Start of Data for this exercise

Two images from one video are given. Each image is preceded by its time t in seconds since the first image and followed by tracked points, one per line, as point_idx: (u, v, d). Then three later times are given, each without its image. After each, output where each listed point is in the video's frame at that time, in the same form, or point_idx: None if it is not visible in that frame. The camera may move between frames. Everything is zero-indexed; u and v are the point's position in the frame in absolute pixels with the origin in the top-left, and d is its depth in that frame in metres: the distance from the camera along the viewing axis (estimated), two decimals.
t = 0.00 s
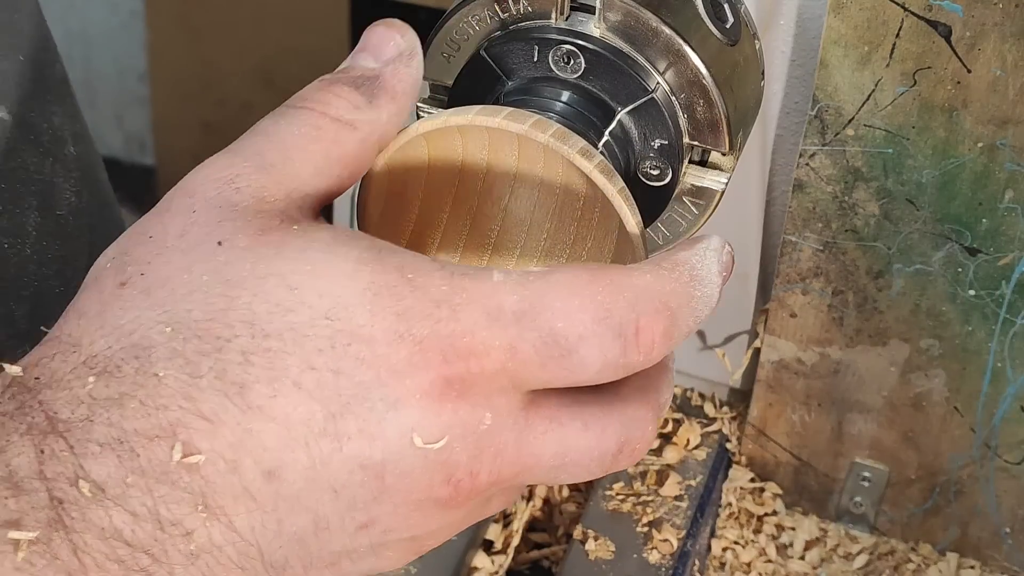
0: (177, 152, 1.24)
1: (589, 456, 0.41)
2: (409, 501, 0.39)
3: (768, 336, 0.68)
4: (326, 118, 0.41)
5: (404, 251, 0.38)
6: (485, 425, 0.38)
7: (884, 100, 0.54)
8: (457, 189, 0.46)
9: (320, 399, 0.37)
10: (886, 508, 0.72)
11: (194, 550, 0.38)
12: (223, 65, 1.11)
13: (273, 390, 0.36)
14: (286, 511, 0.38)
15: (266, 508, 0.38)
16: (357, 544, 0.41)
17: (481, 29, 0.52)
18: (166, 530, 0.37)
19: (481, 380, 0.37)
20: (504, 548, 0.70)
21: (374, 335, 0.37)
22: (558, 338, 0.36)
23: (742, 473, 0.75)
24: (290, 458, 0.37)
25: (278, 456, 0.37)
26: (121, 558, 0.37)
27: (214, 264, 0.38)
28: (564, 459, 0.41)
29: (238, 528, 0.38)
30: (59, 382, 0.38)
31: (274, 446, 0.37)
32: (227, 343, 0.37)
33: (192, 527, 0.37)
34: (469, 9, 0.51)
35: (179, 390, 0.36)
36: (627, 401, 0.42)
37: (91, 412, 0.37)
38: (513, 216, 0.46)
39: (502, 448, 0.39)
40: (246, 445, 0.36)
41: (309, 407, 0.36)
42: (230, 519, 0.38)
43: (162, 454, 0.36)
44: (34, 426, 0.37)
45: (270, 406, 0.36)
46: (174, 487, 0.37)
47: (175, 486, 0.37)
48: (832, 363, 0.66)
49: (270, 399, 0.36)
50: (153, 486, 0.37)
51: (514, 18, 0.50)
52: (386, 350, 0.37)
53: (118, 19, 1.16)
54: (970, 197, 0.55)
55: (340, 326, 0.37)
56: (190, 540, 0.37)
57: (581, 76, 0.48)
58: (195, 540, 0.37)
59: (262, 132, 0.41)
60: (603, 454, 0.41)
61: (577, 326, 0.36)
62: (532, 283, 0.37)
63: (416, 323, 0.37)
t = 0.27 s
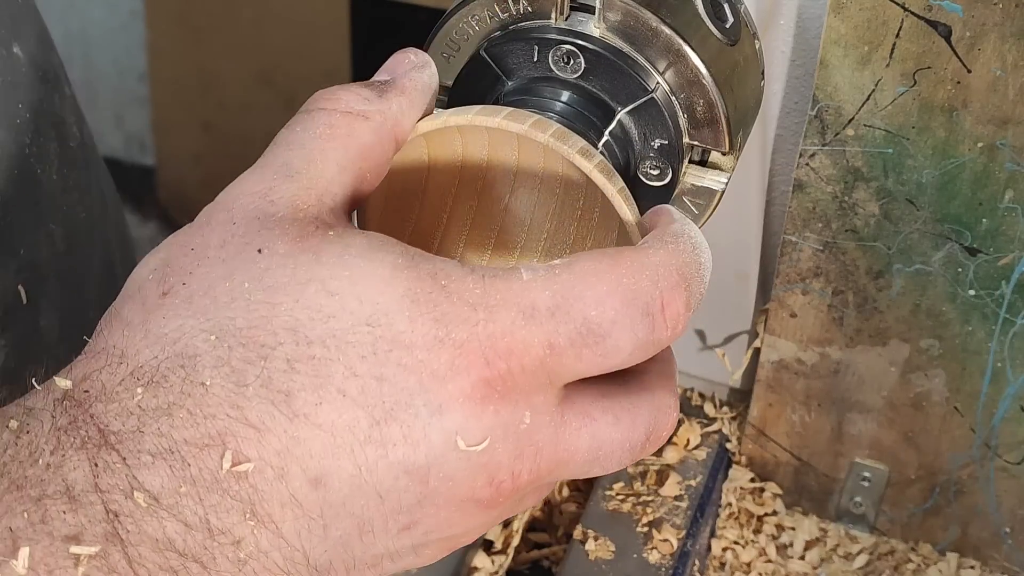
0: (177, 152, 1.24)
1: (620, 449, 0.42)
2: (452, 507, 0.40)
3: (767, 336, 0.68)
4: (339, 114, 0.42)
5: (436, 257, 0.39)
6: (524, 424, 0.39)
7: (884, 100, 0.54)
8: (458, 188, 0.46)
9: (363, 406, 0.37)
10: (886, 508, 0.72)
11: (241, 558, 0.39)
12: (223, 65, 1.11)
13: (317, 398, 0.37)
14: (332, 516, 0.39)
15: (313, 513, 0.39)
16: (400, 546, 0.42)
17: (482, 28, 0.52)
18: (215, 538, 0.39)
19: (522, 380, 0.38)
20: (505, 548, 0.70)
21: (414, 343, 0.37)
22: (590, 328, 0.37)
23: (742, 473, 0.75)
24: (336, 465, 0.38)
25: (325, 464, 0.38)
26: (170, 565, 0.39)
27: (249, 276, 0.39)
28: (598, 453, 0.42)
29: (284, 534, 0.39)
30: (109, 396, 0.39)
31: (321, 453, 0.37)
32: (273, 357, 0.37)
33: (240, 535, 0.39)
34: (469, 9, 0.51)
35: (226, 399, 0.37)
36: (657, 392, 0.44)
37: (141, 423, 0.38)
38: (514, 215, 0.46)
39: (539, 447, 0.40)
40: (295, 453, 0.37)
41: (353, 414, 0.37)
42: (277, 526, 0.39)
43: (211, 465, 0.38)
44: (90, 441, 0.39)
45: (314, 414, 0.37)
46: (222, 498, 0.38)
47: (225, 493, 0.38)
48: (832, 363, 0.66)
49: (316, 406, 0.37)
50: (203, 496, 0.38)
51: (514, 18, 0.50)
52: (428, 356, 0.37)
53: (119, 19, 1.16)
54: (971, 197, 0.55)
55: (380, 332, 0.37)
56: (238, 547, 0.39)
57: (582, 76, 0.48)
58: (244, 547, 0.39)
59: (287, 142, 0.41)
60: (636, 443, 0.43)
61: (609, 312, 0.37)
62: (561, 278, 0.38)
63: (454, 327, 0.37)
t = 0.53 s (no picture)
0: (177, 152, 1.24)
1: (634, 399, 0.43)
2: (468, 442, 0.43)
3: (768, 336, 0.68)
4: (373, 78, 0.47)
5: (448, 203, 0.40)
6: (531, 365, 0.40)
7: (885, 100, 0.54)
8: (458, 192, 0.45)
9: (373, 344, 0.39)
10: (886, 508, 0.72)
11: (270, 487, 0.42)
12: (223, 65, 1.11)
13: (330, 335, 0.39)
14: (349, 450, 0.41)
15: (330, 447, 0.41)
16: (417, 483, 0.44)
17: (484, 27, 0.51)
18: (245, 468, 0.41)
19: (527, 325, 0.39)
20: (504, 549, 0.70)
21: (417, 286, 0.39)
22: (595, 283, 0.38)
23: (742, 473, 0.75)
24: (349, 400, 0.40)
25: (339, 398, 0.40)
26: (204, 493, 0.42)
27: (274, 215, 0.42)
28: (611, 402, 0.43)
29: (307, 467, 0.41)
30: (136, 335, 0.42)
31: (334, 387, 0.40)
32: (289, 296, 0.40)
33: (267, 463, 0.41)
34: (466, 9, 0.51)
35: (245, 336, 0.40)
36: (671, 346, 0.44)
37: (169, 357, 0.41)
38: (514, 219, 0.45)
39: (548, 390, 0.42)
40: (310, 386, 0.40)
41: (363, 349, 0.39)
42: (299, 460, 0.41)
43: (235, 395, 0.40)
44: (121, 373, 0.42)
45: (328, 351, 0.39)
46: (247, 425, 0.40)
47: (248, 423, 0.41)
48: (832, 363, 0.66)
49: (328, 342, 0.39)
50: (230, 426, 0.41)
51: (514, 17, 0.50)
52: (429, 298, 0.39)
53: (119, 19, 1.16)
54: (971, 197, 0.55)
55: (385, 274, 0.39)
56: (264, 476, 0.42)
57: (582, 77, 0.49)
58: (269, 475, 0.42)
59: (314, 100, 0.46)
60: (651, 396, 0.44)
61: (609, 269, 0.37)
62: (566, 230, 0.38)
63: (456, 270, 0.39)
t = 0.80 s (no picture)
0: (177, 152, 1.24)
1: (631, 329, 0.40)
2: (463, 423, 0.41)
3: (768, 336, 0.68)
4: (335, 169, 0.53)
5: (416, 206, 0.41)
6: (491, 322, 0.39)
7: (885, 100, 0.54)
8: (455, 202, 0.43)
9: (327, 347, 0.41)
10: (886, 508, 0.72)
11: (278, 517, 0.43)
12: (223, 64, 1.11)
13: (287, 351, 0.41)
14: (346, 462, 0.42)
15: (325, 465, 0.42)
16: (436, 481, 0.43)
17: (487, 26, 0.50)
18: (247, 500, 0.43)
19: (468, 283, 0.39)
20: (505, 548, 0.70)
21: (353, 283, 0.41)
22: (514, 207, 0.37)
23: (742, 473, 0.75)
24: (320, 407, 0.41)
25: (314, 409, 0.41)
26: (214, 532, 0.43)
27: (235, 278, 0.45)
28: (603, 338, 0.40)
29: (308, 488, 0.42)
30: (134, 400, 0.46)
31: (307, 398, 0.41)
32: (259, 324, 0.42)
33: (266, 491, 0.42)
34: (440, 37, 0.52)
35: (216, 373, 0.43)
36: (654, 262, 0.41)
37: (159, 408, 0.44)
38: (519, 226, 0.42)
39: (522, 343, 0.40)
40: (284, 406, 0.41)
41: (321, 355, 0.41)
42: (300, 483, 0.42)
43: (218, 428, 0.42)
44: (120, 432, 0.46)
45: (287, 366, 0.41)
46: (236, 455, 0.42)
47: (236, 454, 0.42)
48: (832, 363, 0.66)
49: (288, 358, 0.41)
50: (219, 458, 0.42)
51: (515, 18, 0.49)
52: (372, 289, 0.40)
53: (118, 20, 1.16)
54: (971, 197, 0.55)
55: (327, 281, 0.41)
56: (268, 505, 0.43)
57: (522, 70, 0.48)
58: (274, 504, 0.43)
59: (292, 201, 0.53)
60: (649, 319, 0.41)
61: (519, 191, 0.37)
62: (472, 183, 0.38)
63: (386, 259, 0.40)
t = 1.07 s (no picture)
0: (177, 152, 1.24)
1: (613, 306, 0.39)
2: (449, 411, 0.41)
3: (768, 336, 0.68)
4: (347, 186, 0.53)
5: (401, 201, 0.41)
6: (469, 308, 0.39)
7: (885, 100, 0.54)
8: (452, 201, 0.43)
9: (310, 340, 0.41)
10: (886, 508, 0.72)
11: (268, 514, 0.43)
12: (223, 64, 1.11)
13: (270, 347, 0.42)
14: (333, 456, 0.42)
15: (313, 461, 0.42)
16: (427, 473, 0.42)
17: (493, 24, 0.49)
18: (237, 497, 0.43)
19: (444, 268, 0.39)
20: (505, 548, 0.70)
21: (332, 276, 0.41)
22: (485, 190, 0.37)
23: (742, 473, 0.75)
24: (306, 401, 0.42)
25: (301, 405, 0.42)
26: (205, 529, 0.44)
27: (228, 283, 0.46)
28: (585, 316, 0.39)
29: (299, 486, 0.43)
30: (128, 404, 0.48)
31: (291, 393, 0.42)
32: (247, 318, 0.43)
33: (255, 487, 0.43)
34: (429, 58, 0.51)
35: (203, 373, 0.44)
36: (636, 238, 0.40)
37: (149, 411, 0.46)
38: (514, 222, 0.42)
39: (504, 327, 0.39)
40: (269, 402, 0.42)
41: (302, 349, 0.42)
42: (289, 479, 0.43)
43: (207, 426, 0.43)
44: (112, 436, 0.47)
45: (271, 361, 0.42)
46: (224, 452, 0.43)
47: (223, 450, 0.43)
48: (832, 363, 0.66)
49: (271, 354, 0.42)
50: (208, 455, 0.43)
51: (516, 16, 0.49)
52: (350, 281, 0.41)
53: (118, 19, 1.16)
54: (971, 197, 0.55)
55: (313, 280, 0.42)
56: (256, 501, 0.43)
57: (509, 75, 0.47)
58: (263, 501, 0.43)
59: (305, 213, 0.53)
60: (631, 296, 0.39)
61: (487, 173, 0.37)
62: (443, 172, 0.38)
63: (364, 251, 0.41)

End of Data for this exercise

Please copy the lines in the records above between the one holding "35: (226, 399, 0.37)" and the one holding "16: (417, 483, 0.44)", inclusive, exactly and with no other line.

» **Result of this exercise**:
35: (226, 399, 0.37)
36: (657, 392, 0.44)
37: (141, 423, 0.38)
38: (514, 215, 0.46)
39: (539, 447, 0.40)
40: (295, 453, 0.37)
41: (353, 414, 0.37)
42: (277, 526, 0.39)
43: (211, 465, 0.38)
44: (90, 441, 0.39)
45: (314, 414, 0.37)
46: (222, 498, 0.38)
47: (225, 493, 0.38)
48: (832, 363, 0.66)
49: (316, 406, 0.37)
50: (203, 496, 0.38)
51: (514, 18, 0.50)
52: (428, 356, 0.37)
53: (119, 19, 1.16)
54: (971, 197, 0.55)
55: (380, 332, 0.37)
56: (238, 547, 0.39)
57: (582, 76, 0.48)
58: (244, 547, 0.39)
59: (287, 142, 0.41)
60: (636, 443, 0.43)
61: (609, 312, 0.37)
62: (561, 278, 0.38)
63: (454, 327, 0.37)
t = 0.53 s (no picture)
0: (177, 152, 1.24)
1: (634, 399, 0.43)
2: (468, 442, 0.43)
3: (768, 336, 0.68)
4: (373, 78, 0.47)
5: (448, 203, 0.40)
6: (531, 365, 0.40)
7: (885, 100, 0.54)
8: (458, 192, 0.45)
9: (373, 344, 0.39)
10: (886, 508, 0.72)
11: (270, 487, 0.42)
12: (223, 65, 1.11)
13: (330, 335, 0.39)
14: (349, 450, 0.41)
15: (330, 447, 0.41)
16: (417, 483, 0.44)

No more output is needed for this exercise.